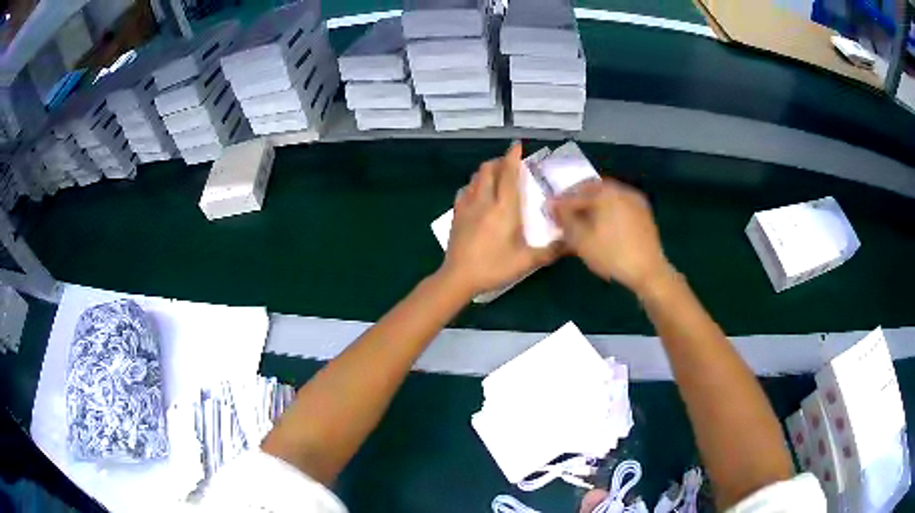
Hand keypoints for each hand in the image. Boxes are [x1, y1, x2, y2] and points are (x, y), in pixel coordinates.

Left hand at [439, 143, 559, 296]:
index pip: (508, 174)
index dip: (512, 157)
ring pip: (475, 178)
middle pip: (489, 169)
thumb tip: (572, 243)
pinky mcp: (456, 214)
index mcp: (504, 208)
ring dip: (486, 171)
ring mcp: (467, 206)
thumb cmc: (494, 267)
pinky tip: (477, 193)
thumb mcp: (526, 261)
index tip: (517, 146)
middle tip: (510, 164)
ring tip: (496, 176)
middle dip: (499, 161)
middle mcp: (485, 200)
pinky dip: (473, 185)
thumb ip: (550, 251)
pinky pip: (465, 190)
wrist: (459, 277)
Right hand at [550, 178, 671, 293]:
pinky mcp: (643, 213)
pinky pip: (619, 205)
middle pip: (592, 190)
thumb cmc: (611, 255)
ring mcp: (635, 200)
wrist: (648, 271)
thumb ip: (564, 218)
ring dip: (592, 205)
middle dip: (577, 201)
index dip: (559, 204)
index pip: (575, 194)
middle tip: (565, 214)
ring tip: (583, 221)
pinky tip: (603, 226)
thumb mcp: (581, 239)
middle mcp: (621, 189)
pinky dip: (607, 211)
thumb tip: (552, 204)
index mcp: (605, 192)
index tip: (548, 212)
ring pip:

━━━━━━━━━━━━━━━━━━━━━━━━━━━━━━

About this exercise:
Return the material above verbatim, minus the pictures.

Solved exercise:
Hand keypoints for each hand in the image. Boxes are [x1, y1, x2, y2] and points are (x, y), in pixel coordinates.

Left hand at [439, 143, 559, 296]:
index pip: (508, 174)
index dip: (512, 157)
ring pip: (475, 178)
middle pip: (489, 169)
thumb tip: (572, 243)
pinky mcp: (456, 214)
index mcp: (504, 208)
ring dip: (486, 171)
ring mcp: (467, 206)
thumb cmc: (494, 267)
pinky tip: (477, 193)
thumb mcp: (526, 261)
index tip: (517, 146)
middle tip: (510, 164)
ring tip: (496, 176)
middle dip: (499, 161)
middle mcp: (485, 200)
pinky dip: (473, 185)
thumb ip: (550, 251)
pinky pip: (465, 190)
wrist: (459, 277)
Right hand at [550, 178, 671, 293]:
pinky mcp: (643, 213)
pinky pip: (619, 205)
middle pip: (592, 190)
thumb cmc: (611, 255)
ring mcp: (635, 200)
wrist: (648, 271)
thumb ip: (564, 218)
ring dip: (592, 205)
middle dip: (577, 201)
index dip: (559, 204)
index pip: (575, 194)
middle tip: (565, 214)
ring tip: (583, 221)
pinky tip: (603, 226)
thumb mcp: (581, 239)
middle mcp: (621, 189)
pinky dip: (607, 211)
thumb tip: (552, 204)
index mcp: (605, 192)
index tip: (548, 212)
ring pip:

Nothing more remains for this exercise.